The AKP government is always claiming that it pays attention to the popular demands, and acting accordingly. The popular demands that it claims to represent is nothing but those of the most regressive elements of the Sunni-Turkish segment of the society, which I believe is only a small fraction of the party’s electoral basis. The AKP government’s last moves, including an attempt to ban abortion, the enactment of a law restricting the sale of alcohol, alienation of the large segments of the society that does not belong to Sunni Islam, and the social engineering projects to homogenize the society resulted in an explosion of riots that started at Taksim Square in Istanbul and spread to other cities across the country.

The riots were ignited by a small group of ecologists and leftists, but then spread to middle classes who thought that their secular lifestyles are under threat. As in every protest that resists police brutality, there are some provocateurs within the protesters that aim to topple the government by undemocratic means like igniting chaos, then calling the military for a coup d’état. However, the riots are a truly democratic movement in character resisting against state repression. In a relatively democratic country where free elections are possible, the governments should go through electoral processes and yet, a government should also learn that despite being elected with a 50% majority vote, it has no right to micro-manage people’s lives.

The politicians of the pro-Kurdish Peace and Democracy Party (BDP) tried to distance the party from the mass protests, although the electoral basis is in the streets fighting against police brutality. The reasoning behind this ambiguous political stance is the belief that weakening the AKP government by the mass protests is endangering the peace process. It is true that among the protesters there are some elements that are anti-Kurdish and whose resentment against the AKP is based on a claim that the process is an AKP-PKK plot against the foundations of the Turkish Republic. This is just a big distortion of the reality on the side of Turkish nationalists, considering that still 4000-5000 Kurdish activists are kept in jail, and the AKP has no intention for a genuine democratization unless it is forced to by popular pressure. Actually what we see on the streets of cities in the west of Turkey has just been a few-day enactment of what has been happening in Kurdish cities and towns for decades. Police brutality is out of control, and tear gas canisters are shot to protester’s heads from a short distance, blinding them, cracking their skulls.
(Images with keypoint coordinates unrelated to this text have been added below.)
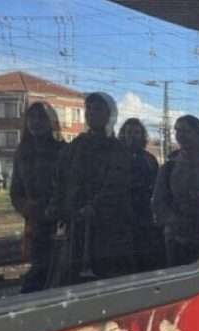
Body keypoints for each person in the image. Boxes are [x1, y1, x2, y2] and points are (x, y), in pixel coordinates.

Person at [45, 92, 134, 285]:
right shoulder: (76, 145)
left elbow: (116, 185)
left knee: (105, 276)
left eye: (98, 109)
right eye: (89, 109)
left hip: (108, 230)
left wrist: (95, 207)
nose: (91, 113)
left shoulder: (118, 149)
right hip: (76, 226)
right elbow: (60, 179)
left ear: (110, 114)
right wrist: (56, 206)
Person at [9, 102, 65, 293]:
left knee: (49, 270)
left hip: (60, 223)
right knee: (41, 266)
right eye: (32, 118)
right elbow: (15, 191)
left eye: (41, 118)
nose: (36, 122)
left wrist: (56, 208)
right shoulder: (23, 153)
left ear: (51, 122)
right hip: (35, 224)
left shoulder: (62, 150)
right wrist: (26, 206)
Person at [152, 115, 199, 266]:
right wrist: (176, 222)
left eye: (187, 131)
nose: (181, 136)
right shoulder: (169, 168)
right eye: (178, 131)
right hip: (177, 240)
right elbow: (158, 204)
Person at [119, 118, 166, 271]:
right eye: (130, 132)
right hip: (121, 215)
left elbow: (158, 188)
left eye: (137, 132)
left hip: (144, 216)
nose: (133, 136)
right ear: (123, 134)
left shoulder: (149, 159)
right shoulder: (115, 158)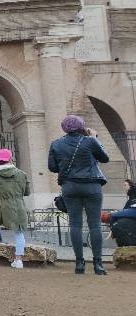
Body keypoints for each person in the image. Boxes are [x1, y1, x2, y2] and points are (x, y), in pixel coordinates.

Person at [48, 115, 110, 275]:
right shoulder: (89, 140)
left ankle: (79, 264)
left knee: (75, 224)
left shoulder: (56, 144)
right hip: (91, 185)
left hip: (70, 186)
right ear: (82, 126)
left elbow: (52, 167)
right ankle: (98, 264)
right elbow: (105, 158)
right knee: (95, 224)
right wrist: (94, 137)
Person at [0, 148, 30, 269]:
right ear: (10, 159)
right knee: (19, 234)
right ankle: (18, 260)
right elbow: (27, 192)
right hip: (18, 206)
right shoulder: (22, 174)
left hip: (2, 206)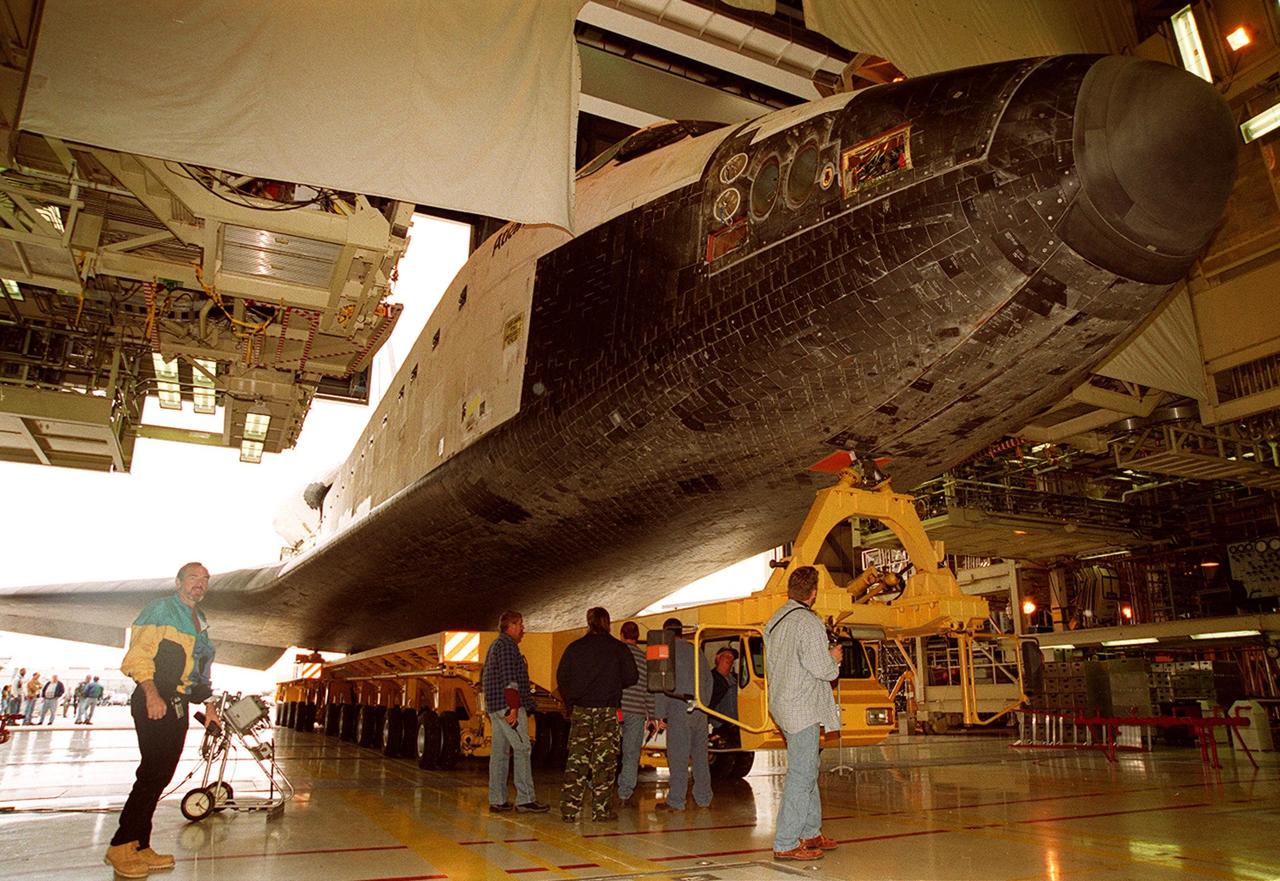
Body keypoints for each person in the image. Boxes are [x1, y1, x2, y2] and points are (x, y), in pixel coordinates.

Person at [105, 562, 220, 879]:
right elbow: (138, 656)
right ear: (179, 582)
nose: (199, 583)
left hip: (179, 703)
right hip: (154, 698)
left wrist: (209, 704)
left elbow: (199, 670)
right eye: (193, 578)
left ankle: (141, 845)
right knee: (152, 773)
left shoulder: (200, 621)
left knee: (161, 776)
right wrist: (151, 693)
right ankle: (121, 846)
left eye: (205, 580)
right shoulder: (160, 610)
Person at [763, 566, 843, 861]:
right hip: (802, 707)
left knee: (807, 766)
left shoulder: (775, 619)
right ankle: (785, 842)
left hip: (784, 703)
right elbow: (821, 668)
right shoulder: (807, 622)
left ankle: (811, 832)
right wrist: (833, 659)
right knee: (802, 773)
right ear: (813, 593)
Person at [555, 607, 638, 822]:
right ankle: (601, 811)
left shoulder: (575, 648)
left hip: (582, 711)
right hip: (607, 712)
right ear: (607, 622)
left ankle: (570, 810)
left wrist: (572, 699)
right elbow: (632, 676)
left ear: (588, 621)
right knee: (605, 762)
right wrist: (613, 684)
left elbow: (562, 677)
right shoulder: (618, 648)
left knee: (577, 760)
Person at [481, 610, 549, 815]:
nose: (523, 629)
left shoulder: (495, 645)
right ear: (510, 625)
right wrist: (513, 707)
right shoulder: (508, 646)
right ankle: (525, 799)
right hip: (507, 706)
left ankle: (498, 799)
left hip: (495, 706)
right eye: (520, 624)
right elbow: (510, 679)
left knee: (500, 753)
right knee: (522, 748)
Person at [654, 617, 713, 812]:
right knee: (700, 757)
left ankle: (676, 800)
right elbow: (708, 680)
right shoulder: (696, 650)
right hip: (699, 711)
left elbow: (660, 686)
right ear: (681, 631)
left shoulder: (663, 651)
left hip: (678, 709)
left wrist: (659, 715)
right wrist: (703, 705)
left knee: (678, 757)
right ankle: (704, 798)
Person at [616, 621, 654, 807]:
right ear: (637, 637)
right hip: (637, 711)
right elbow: (649, 690)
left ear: (622, 634)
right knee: (631, 753)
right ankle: (625, 793)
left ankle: (599, 786)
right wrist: (652, 715)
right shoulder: (644, 658)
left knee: (605, 750)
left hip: (616, 709)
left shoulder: (615, 653)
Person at [709, 646, 740, 746]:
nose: (729, 659)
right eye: (726, 656)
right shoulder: (709, 678)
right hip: (720, 726)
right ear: (718, 658)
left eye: (732, 657)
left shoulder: (738, 679)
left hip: (738, 726)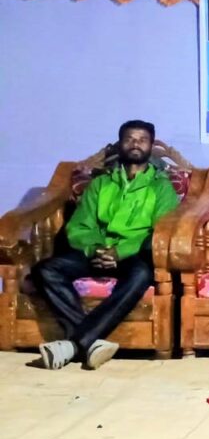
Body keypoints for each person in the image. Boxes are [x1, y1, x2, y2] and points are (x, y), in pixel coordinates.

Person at [33, 120, 180, 370]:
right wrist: (96, 249)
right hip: (96, 251)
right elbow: (79, 225)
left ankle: (73, 345)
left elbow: (161, 230)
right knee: (46, 269)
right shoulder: (101, 183)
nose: (135, 144)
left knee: (142, 274)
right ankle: (90, 343)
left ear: (151, 146)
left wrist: (120, 251)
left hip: (133, 255)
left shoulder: (161, 187)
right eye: (129, 139)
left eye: (142, 140)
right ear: (120, 144)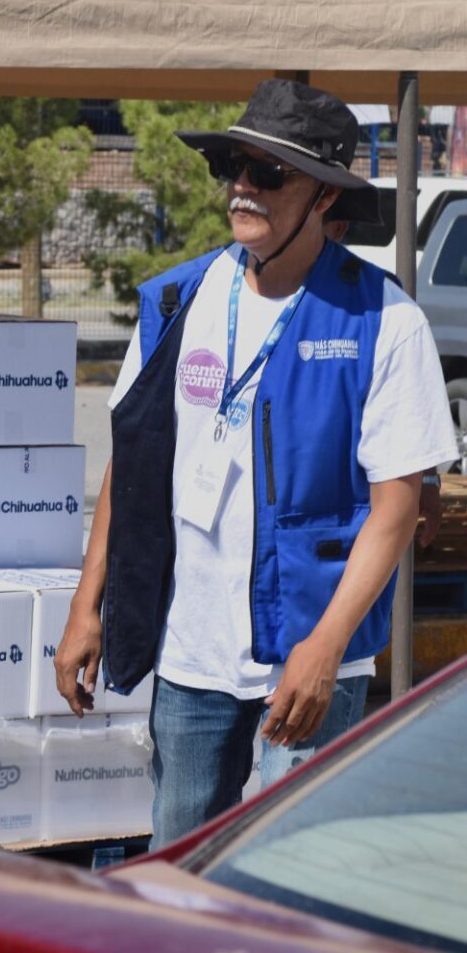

Arrested protesters are beaten inside police buses.

Real democratization of Turkey is possible only when the middle classes who now feel under threat understand that this repression has been the fate of Kurds for decades, and Kurdish politicians understand that there will be no change unless they have a say in this popular uprising.

I was on the streets on the first night of riots, and collected the teargas canisters thrown on us. What was really hurting was to read on the canisters that they are produced in Brazil. Brazil is supposed to have a progressive government and we, Turkish people support the Brazilian team in every World Cup I remember, mostly as a sign of third world solidarity. Now I guess it is time for the progressive forces in Brazil, as a sign of solidarity, to organize to put a pressure on their government to ban teargas exports to Turkey.